Information supplied:
#####

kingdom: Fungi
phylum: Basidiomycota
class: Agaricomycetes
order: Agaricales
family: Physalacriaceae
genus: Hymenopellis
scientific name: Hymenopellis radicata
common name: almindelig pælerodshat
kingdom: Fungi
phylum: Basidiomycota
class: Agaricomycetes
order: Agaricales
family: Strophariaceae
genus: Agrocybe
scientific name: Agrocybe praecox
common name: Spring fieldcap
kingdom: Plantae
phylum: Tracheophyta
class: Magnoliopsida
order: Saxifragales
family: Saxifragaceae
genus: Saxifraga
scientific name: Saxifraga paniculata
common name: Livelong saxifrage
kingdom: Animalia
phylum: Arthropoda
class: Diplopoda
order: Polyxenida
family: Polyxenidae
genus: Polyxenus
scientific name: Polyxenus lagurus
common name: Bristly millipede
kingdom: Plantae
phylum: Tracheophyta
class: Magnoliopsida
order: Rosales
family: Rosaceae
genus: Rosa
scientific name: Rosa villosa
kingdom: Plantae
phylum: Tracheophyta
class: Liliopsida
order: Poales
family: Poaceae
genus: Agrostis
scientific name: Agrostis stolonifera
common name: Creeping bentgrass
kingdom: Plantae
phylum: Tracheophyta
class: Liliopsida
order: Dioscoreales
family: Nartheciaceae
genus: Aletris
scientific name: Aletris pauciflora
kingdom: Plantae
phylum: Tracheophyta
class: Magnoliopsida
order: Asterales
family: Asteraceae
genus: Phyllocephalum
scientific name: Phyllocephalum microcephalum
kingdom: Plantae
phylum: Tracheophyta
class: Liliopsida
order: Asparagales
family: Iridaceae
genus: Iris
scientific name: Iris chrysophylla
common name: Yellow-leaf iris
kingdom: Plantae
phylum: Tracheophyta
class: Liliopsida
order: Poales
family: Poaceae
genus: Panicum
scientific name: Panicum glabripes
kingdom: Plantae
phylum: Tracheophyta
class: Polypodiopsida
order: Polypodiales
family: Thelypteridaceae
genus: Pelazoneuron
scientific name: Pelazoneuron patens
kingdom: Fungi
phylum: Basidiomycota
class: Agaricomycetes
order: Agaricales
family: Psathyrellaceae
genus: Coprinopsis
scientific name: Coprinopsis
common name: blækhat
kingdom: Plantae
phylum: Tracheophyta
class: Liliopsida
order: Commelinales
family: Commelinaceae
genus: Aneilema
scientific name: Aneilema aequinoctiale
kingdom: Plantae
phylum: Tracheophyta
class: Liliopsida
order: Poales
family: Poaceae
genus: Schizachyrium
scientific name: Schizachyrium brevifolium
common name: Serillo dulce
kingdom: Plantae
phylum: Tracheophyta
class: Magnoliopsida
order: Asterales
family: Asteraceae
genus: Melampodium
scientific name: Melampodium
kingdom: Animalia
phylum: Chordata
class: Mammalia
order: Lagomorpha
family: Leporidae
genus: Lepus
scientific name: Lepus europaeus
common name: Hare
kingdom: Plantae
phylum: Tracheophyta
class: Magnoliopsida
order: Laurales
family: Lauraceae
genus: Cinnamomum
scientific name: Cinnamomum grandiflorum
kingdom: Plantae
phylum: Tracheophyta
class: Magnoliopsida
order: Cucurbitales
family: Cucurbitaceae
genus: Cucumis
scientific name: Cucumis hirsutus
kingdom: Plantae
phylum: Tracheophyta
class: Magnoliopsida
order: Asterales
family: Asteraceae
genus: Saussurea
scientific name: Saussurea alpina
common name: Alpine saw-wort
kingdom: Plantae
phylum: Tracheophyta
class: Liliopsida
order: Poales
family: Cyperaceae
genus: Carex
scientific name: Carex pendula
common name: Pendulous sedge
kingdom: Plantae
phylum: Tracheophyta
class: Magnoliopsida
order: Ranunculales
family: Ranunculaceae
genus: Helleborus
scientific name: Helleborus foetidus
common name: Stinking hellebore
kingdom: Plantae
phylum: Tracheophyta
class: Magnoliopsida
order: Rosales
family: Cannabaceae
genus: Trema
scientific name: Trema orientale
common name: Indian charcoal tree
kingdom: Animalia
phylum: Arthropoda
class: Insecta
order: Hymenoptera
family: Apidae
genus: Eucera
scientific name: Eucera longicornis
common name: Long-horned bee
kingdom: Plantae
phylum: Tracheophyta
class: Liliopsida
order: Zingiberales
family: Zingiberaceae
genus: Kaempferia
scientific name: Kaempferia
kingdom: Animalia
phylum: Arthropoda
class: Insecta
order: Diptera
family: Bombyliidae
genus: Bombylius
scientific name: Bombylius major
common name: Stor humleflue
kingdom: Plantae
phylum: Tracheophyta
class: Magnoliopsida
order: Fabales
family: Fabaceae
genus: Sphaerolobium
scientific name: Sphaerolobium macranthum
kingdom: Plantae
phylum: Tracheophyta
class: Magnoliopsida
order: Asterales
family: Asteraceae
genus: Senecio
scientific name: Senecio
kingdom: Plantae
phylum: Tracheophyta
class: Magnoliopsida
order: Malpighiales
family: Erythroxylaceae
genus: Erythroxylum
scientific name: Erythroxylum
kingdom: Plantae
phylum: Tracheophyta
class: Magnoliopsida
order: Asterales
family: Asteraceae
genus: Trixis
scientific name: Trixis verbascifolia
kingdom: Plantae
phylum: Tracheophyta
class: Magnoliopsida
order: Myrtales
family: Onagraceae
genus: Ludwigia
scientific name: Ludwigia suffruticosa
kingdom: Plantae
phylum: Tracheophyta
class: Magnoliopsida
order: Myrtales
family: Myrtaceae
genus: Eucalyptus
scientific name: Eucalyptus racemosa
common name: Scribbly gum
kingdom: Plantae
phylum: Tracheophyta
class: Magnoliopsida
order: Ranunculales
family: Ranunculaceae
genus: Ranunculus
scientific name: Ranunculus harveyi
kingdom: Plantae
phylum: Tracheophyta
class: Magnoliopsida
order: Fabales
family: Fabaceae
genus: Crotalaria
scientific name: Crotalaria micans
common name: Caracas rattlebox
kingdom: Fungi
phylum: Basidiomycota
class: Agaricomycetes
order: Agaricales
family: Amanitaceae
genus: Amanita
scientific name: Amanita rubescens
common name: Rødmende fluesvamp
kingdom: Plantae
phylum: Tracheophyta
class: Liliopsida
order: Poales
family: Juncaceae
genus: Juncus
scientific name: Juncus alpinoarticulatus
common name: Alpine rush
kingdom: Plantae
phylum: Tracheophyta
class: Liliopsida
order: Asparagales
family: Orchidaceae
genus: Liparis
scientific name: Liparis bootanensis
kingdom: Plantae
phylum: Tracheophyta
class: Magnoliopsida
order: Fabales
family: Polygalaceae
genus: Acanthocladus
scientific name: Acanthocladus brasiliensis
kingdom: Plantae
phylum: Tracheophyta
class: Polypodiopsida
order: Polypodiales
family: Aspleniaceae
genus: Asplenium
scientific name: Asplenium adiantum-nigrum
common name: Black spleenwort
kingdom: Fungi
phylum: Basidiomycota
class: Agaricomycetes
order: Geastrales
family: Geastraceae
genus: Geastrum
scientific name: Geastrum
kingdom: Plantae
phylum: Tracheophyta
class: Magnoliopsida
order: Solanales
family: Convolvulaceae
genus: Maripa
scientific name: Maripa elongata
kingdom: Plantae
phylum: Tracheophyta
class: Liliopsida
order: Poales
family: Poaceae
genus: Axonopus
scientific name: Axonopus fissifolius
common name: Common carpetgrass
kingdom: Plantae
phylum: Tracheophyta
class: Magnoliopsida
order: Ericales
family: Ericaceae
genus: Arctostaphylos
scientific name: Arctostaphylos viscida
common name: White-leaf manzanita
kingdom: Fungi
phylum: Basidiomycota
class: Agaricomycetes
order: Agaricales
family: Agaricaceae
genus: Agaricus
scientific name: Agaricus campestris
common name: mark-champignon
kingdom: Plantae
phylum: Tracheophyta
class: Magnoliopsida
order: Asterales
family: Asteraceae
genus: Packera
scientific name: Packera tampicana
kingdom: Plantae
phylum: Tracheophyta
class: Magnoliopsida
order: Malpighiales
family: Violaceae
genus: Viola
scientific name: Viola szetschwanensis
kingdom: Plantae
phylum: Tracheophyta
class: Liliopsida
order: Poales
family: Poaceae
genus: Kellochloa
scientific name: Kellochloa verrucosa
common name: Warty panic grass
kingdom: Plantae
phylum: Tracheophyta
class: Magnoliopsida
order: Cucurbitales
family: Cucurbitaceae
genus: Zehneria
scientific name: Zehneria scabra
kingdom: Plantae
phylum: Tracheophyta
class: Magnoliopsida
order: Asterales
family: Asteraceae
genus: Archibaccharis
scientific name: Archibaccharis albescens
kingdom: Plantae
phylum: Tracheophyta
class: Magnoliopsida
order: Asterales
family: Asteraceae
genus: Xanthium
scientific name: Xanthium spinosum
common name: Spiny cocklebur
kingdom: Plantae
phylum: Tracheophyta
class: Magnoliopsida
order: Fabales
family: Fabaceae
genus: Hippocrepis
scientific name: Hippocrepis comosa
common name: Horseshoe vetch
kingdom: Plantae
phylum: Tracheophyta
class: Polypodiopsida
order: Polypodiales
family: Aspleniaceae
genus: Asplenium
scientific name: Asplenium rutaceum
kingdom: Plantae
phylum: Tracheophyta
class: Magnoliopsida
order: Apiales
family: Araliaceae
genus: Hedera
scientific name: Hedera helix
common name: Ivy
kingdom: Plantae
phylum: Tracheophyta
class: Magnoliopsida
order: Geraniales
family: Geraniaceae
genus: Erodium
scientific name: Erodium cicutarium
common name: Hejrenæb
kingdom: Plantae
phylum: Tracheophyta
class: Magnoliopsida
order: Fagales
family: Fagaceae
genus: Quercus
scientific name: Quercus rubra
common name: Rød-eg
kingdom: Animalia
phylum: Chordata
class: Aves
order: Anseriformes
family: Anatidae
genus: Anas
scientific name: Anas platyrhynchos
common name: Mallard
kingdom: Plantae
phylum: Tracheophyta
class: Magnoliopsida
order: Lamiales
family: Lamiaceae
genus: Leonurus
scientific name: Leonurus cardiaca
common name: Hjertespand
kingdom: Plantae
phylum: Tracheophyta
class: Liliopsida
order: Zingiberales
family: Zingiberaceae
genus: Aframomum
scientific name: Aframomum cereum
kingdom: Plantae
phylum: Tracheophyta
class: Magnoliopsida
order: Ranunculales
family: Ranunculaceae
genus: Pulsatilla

#####

Short problem: Render the part of the listing that opens with its first line and closes with the line containing "scientific name: Agrocybe praecox", both ends included, as a Markdown table with the columns Row and Listing line. Number each row and leave out any blank lines.

Output below:
| Row | Listing line |
|---|---|
| 1 | kingdom: Fungi |
| 2 | phylum: Basidiomycota |
| 3 | class: Agaricomycetes |
| 4 | order: Agaricales |
| 5 | family: Physalacriaceae |
| 6 | genus: Hymenopellis |
| 7 | scientific name: Hymenopellis radicata |
| 8 | common name: almindelig pælerodshat |
| 9 | kingdom: Fungi |
| 10 | phylum: Basidiomycota |
| 11 | class: Agaricomycetes |
| 12 | order: Agaricales |
| 13 | family: Strophariaceae |
| 14 | genus: Agrocybe |
| 15 | scientific name: Agrocybe praecox |